The New Hampshire Historical Society has announced that retired Supreme Court Justice David Souter is donating his personal and professional papers to the society. But don't book travel to New Hampshire quite yet to take a peek; Souter has placed an extraordinarily long restriction on public access to his papers, barring anyone -- researchers, historians, friends, journalists -- from viewing the material for 50 years. That's a lengthier seal than any justice has placed on papers in recent memory.
The unusually severe bar on access is surprising in one sense, but very Souter-esque in another. Souter is an avid historian -- in fact joining the board of trustees of the New Hampshire Historical Society as part of the announcement of his decision to donate his papers there. He knows well the "call of history," the obligation of historical figures and public officials to help flesh out the how and why of important events.

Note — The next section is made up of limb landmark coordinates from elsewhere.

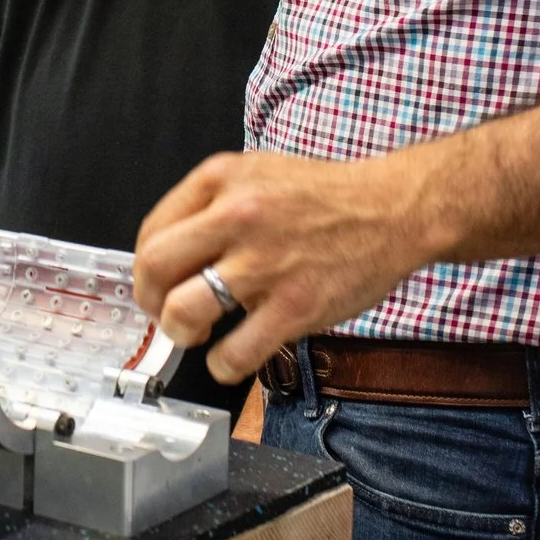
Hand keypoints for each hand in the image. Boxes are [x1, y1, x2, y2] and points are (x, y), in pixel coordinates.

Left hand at [132, 149, 440, 383]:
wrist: (393, 209)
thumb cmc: (327, 196)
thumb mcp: (257, 173)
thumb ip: (212, 204)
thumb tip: (171, 253)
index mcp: (221, 179)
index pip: (152, 231)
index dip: (146, 268)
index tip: (155, 285)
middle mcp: (237, 216)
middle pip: (155, 268)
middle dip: (151, 301)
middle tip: (165, 313)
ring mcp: (265, 263)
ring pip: (184, 311)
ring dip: (181, 333)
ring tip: (197, 333)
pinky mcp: (295, 306)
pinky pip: (236, 352)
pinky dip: (224, 365)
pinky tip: (232, 358)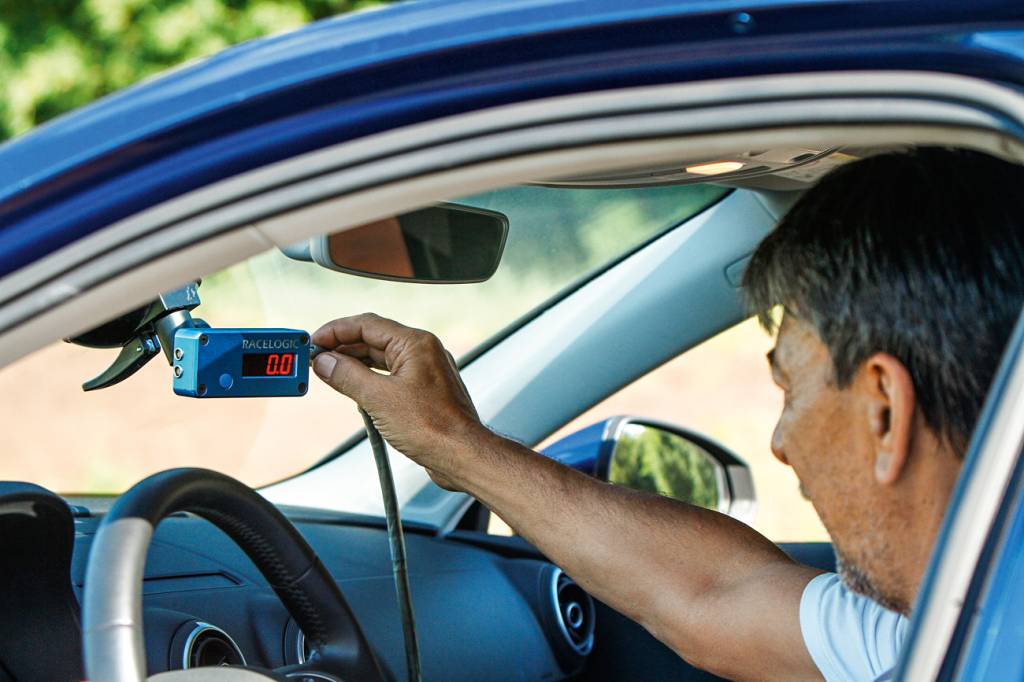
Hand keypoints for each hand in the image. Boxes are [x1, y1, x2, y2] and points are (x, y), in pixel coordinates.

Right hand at [311, 313, 485, 488]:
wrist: (462, 455)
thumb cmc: (433, 428)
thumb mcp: (379, 399)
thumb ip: (348, 376)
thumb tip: (325, 362)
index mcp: (415, 343)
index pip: (367, 324)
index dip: (336, 331)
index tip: (315, 341)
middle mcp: (423, 352)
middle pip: (373, 339)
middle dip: (342, 347)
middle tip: (317, 359)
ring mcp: (425, 371)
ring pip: (381, 358)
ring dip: (354, 364)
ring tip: (329, 373)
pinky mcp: (424, 391)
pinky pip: (391, 376)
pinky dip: (370, 380)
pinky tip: (354, 389)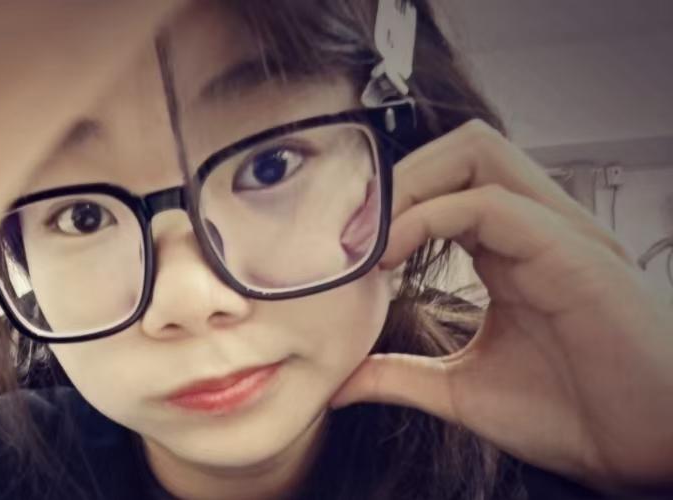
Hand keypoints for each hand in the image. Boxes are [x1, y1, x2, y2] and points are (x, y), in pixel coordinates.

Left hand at [330, 120, 672, 492]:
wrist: (650, 450)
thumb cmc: (577, 415)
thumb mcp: (463, 392)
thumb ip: (401, 377)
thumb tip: (340, 383)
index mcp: (511, 250)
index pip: (447, 183)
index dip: (390, 200)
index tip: (343, 243)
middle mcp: (536, 228)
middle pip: (462, 148)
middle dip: (399, 176)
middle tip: (354, 229)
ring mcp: (558, 233)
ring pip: (480, 151)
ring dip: (414, 184)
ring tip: (374, 236)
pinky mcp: (573, 253)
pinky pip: (492, 204)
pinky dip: (430, 217)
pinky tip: (394, 256)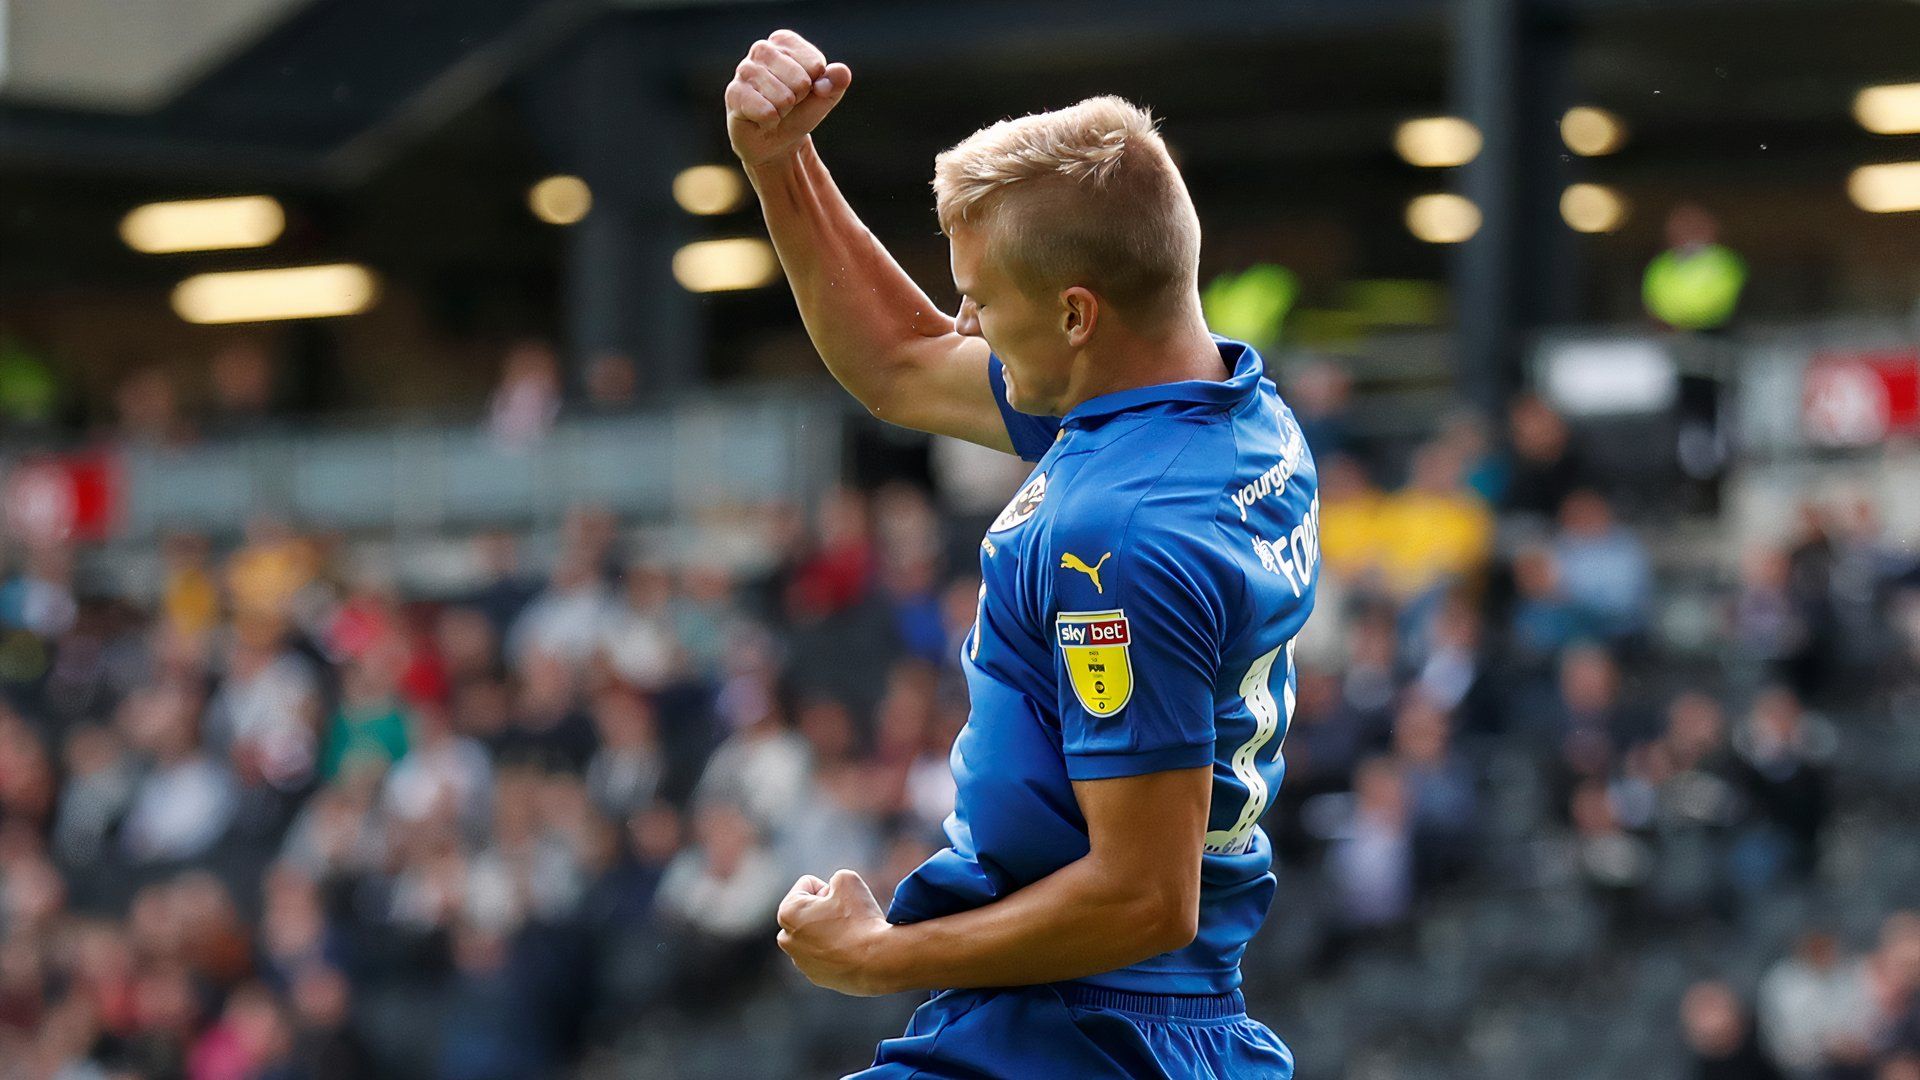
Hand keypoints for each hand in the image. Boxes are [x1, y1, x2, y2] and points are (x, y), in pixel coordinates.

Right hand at [725, 30, 851, 167]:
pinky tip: (762, 118)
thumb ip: (836, 82)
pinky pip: (766, 111)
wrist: (774, 141)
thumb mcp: (824, 98)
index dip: (815, 86)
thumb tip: (841, 72)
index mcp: (785, 42)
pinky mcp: (734, 94)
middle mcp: (762, 49)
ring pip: (784, 97)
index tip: (803, 91)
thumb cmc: (798, 112)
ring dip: (784, 112)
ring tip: (774, 110)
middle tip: (787, 104)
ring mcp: (744, 70)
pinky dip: (770, 121)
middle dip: (799, 100)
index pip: (816, 65)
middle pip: (801, 81)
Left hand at [775, 868, 894, 995]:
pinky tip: (852, 953)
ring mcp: (801, 962)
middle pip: (807, 910)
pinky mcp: (816, 977)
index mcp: (787, 912)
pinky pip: (825, 955)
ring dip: (830, 930)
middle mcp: (787, 939)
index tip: (841, 902)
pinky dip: (836, 950)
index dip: (829, 888)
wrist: (878, 961)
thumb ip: (834, 878)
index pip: (808, 885)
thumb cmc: (860, 919)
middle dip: (824, 909)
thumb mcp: (847, 880)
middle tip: (845, 917)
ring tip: (850, 936)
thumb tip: (833, 895)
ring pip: (816, 934)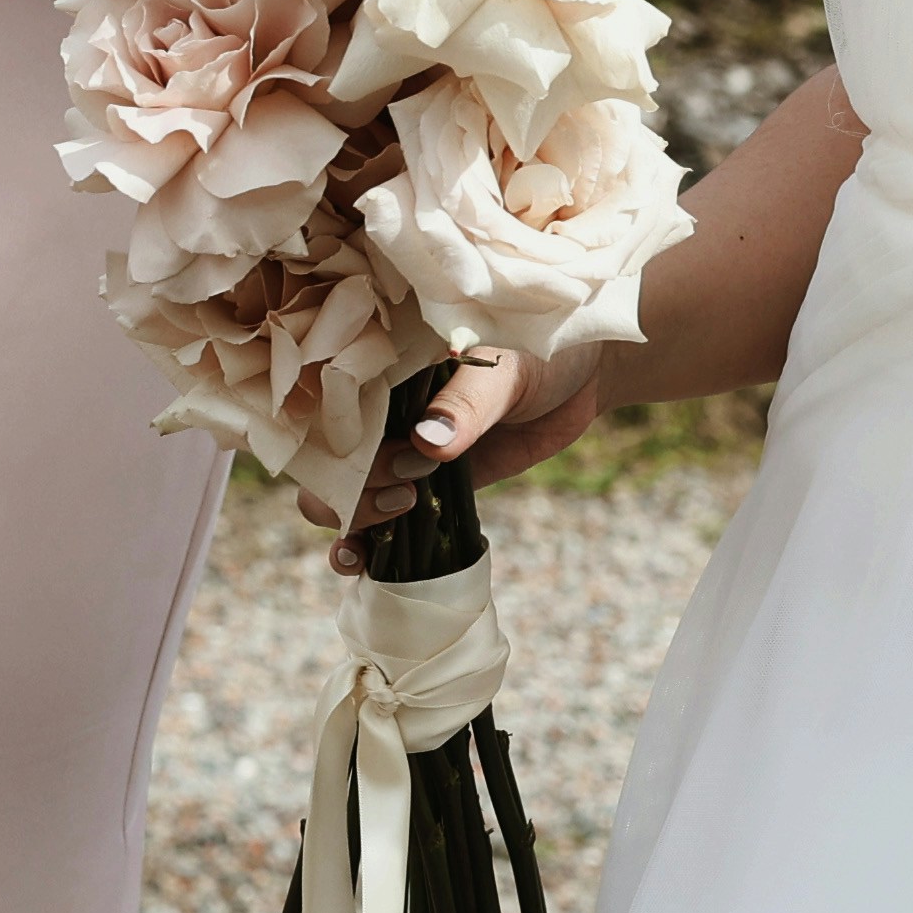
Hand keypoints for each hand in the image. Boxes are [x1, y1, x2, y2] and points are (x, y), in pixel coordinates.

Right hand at [309, 342, 614, 560]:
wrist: (584, 371)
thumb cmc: (539, 348)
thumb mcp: (503, 367)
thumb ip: (467, 403)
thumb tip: (427, 444)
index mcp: (383, 370)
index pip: (328, 413)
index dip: (340, 446)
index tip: (388, 456)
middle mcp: (381, 414)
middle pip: (330, 465)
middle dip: (353, 490)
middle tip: (410, 487)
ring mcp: (400, 452)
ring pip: (346, 498)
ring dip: (352, 521)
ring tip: (400, 514)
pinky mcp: (428, 485)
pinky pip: (384, 521)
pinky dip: (365, 546)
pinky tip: (360, 564)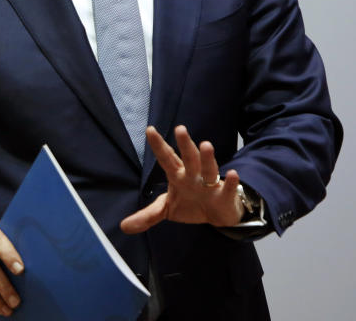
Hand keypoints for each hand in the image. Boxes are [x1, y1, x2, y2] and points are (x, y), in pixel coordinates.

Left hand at [120, 125, 244, 233]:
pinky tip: (232, 174)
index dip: (158, 145)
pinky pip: (228, 188)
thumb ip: (147, 215)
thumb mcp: (166, 209)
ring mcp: (210, 184)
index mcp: (177, 175)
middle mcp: (193, 175)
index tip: (150, 130)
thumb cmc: (190, 205)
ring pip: (208, 169)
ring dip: (207, 158)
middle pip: (189, 158)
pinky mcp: (225, 196)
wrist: (217, 216)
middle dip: (184, 144)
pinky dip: (231, 183)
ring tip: (205, 144)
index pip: (166, 158)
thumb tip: (124, 227)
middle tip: (179, 129)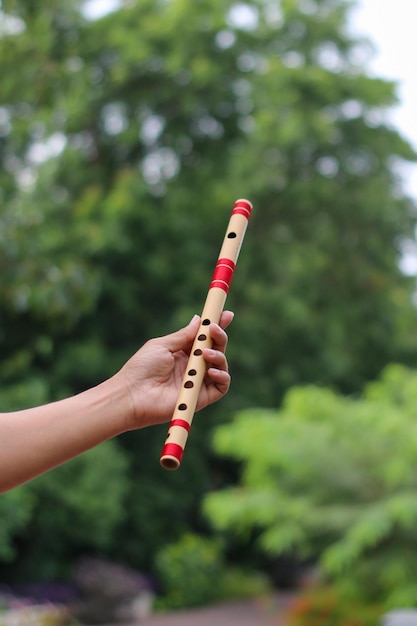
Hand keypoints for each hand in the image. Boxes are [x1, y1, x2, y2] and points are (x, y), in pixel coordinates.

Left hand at [117, 312, 233, 429]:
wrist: (133, 394)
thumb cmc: (142, 368)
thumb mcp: (162, 345)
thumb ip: (183, 335)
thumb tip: (199, 319)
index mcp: (183, 352)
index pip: (204, 338)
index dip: (216, 326)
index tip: (226, 314)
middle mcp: (192, 366)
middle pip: (215, 349)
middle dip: (220, 336)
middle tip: (215, 329)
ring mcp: (198, 381)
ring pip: (221, 365)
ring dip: (219, 355)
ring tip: (205, 354)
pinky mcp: (201, 398)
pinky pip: (221, 387)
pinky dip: (222, 376)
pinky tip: (212, 371)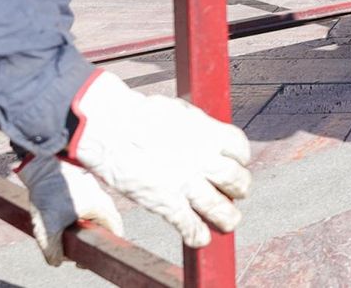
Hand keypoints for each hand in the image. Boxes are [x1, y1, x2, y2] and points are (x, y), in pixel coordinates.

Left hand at [17, 154, 124, 265]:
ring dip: (82, 227)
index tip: (84, 259)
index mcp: (103, 208)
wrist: (44, 163)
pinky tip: (60, 218)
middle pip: (103, 226)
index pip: (115, 232)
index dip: (102, 248)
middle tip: (72, 249)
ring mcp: (95, 191)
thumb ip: (52, 248)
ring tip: (64, 233)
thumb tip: (57, 261)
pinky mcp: (84, 186)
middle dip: (89, 240)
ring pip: (94, 216)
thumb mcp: (48, 225)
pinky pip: (87, 206)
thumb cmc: (50, 190)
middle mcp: (104, 199)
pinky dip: (77, 216)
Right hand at [64, 70, 251, 247]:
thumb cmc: (138, 116)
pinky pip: (190, 225)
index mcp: (208, 134)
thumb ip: (196, 126)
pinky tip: (198, 239)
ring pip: (220, 208)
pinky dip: (197, 235)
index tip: (235, 163)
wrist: (111, 129)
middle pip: (236, 180)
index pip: (240, 150)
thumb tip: (202, 131)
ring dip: (227, 218)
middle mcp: (203, 160)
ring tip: (228, 222)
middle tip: (235, 193)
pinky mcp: (167, 203)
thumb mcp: (178, 111)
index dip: (240, 159)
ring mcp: (186, 183)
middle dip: (239, 189)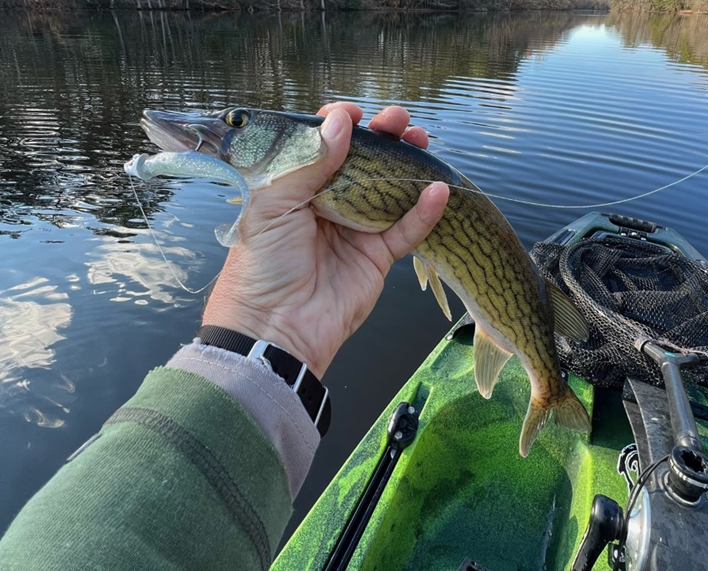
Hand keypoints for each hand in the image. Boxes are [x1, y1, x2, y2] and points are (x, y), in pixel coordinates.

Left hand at [202, 102, 448, 376]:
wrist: (276, 328)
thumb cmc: (263, 264)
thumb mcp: (272, 205)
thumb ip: (308, 162)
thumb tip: (341, 121)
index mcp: (294, 189)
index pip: (321, 147)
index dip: (339, 127)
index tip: (354, 114)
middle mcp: (327, 205)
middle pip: (362, 163)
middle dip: (382, 138)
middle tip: (399, 120)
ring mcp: (355, 231)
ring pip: (389, 190)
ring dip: (408, 165)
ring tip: (421, 139)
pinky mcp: (377, 257)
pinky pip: (405, 230)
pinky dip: (424, 212)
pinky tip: (437, 190)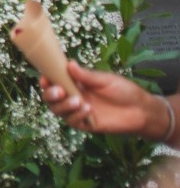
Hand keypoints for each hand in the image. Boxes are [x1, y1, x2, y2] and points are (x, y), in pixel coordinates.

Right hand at [41, 61, 169, 137]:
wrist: (142, 110)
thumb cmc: (125, 91)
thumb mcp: (105, 80)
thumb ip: (87, 75)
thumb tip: (68, 63)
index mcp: (76, 84)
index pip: (55, 82)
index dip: (47, 80)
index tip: (45, 78)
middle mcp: (74, 97)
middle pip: (51, 98)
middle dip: (50, 95)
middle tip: (59, 91)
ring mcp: (78, 111)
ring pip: (58, 110)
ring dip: (63, 106)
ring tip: (78, 101)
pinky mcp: (86, 124)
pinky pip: (72, 121)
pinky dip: (76, 115)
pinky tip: (87, 110)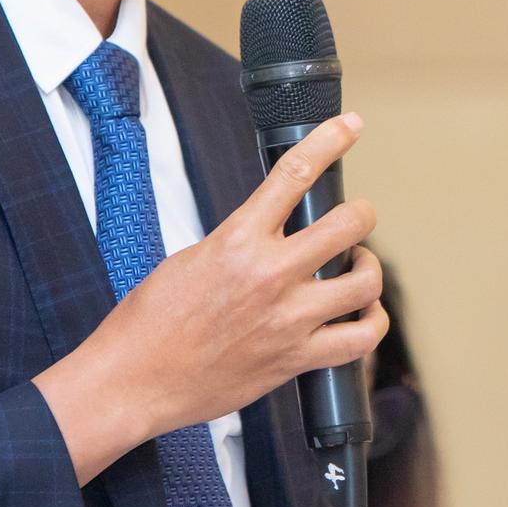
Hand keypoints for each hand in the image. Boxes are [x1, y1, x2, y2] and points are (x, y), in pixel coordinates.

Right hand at [33, 113, 385, 483]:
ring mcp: (288, 320)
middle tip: (357, 217)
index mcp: (237, 240)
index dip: (330, 141)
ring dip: (368, 268)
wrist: (135, 380)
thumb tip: (272, 233)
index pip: (295, 175)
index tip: (350, 127)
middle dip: (361, 214)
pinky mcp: (296, 360)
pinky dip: (371, 321)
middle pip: (348, 225)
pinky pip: (360, 339)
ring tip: (357, 267)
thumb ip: (239, 241)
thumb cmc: (151, 320)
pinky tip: (363, 313)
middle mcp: (269, 276)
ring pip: (364, 282)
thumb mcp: (192, 258)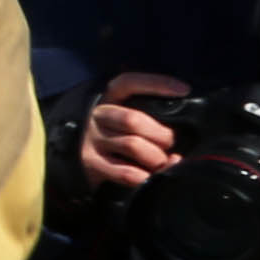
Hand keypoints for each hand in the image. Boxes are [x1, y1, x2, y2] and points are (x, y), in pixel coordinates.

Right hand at [80, 74, 190, 193]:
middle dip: (162, 135)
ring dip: (156, 157)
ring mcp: (92, 141)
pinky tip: (154, 175)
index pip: (128, 83)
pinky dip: (147, 176)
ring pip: (132, 145)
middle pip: (133, 119)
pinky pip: (127, 173)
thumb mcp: (123, 115)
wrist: (75, 157)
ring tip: (161, 161)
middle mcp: (97, 117)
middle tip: (170, 144)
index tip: (184, 89)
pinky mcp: (92, 165)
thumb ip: (146, 113)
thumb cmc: (114, 134)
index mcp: (108, 99)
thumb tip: (182, 122)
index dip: (156, 84)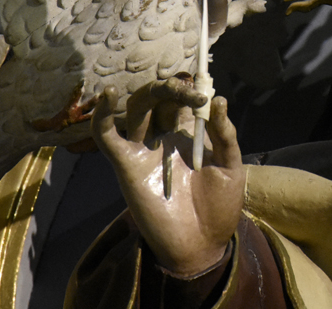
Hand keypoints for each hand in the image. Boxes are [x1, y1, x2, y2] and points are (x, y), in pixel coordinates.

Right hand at [91, 80, 245, 276]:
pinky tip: (107, 97)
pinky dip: (101, 117)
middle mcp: (163, 136)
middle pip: (157, 98)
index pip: (182, 99)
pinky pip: (107, 138)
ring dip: (151, 93)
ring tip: (172, 89)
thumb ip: (224, 135)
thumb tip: (219, 100)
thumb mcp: (231, 167)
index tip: (206, 85)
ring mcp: (143, 149)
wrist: (203, 245)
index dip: (191, 87)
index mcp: (187, 134)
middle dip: (174, 89)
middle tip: (193, 93)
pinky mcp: (127, 165)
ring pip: (135, 109)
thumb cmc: (219, 207)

But Souter is also an intensely private person, especially protective of the Supreme Court on which he served for 19 years. He was a lifelong diarist and may have decided that his files were too sensitive to be made public while any of his colleagues or many of his law clerks are still alive. Other justices have solved similar issues by making some segments of their papers available earlier, others later.
"I would have been surprised by anything under 25 years," said University of Cambridge lecturer David Garrow, a Court historian who has written extensively about Souter. "I guess I would have hoped for 25. But, given his diary keeping (though we don't know for sure whether or to what extent he continued that at the Supreme Court) I could imagine him wanting to believe, for instance, that pretty much all his clerks would be gone by the time that everything came open."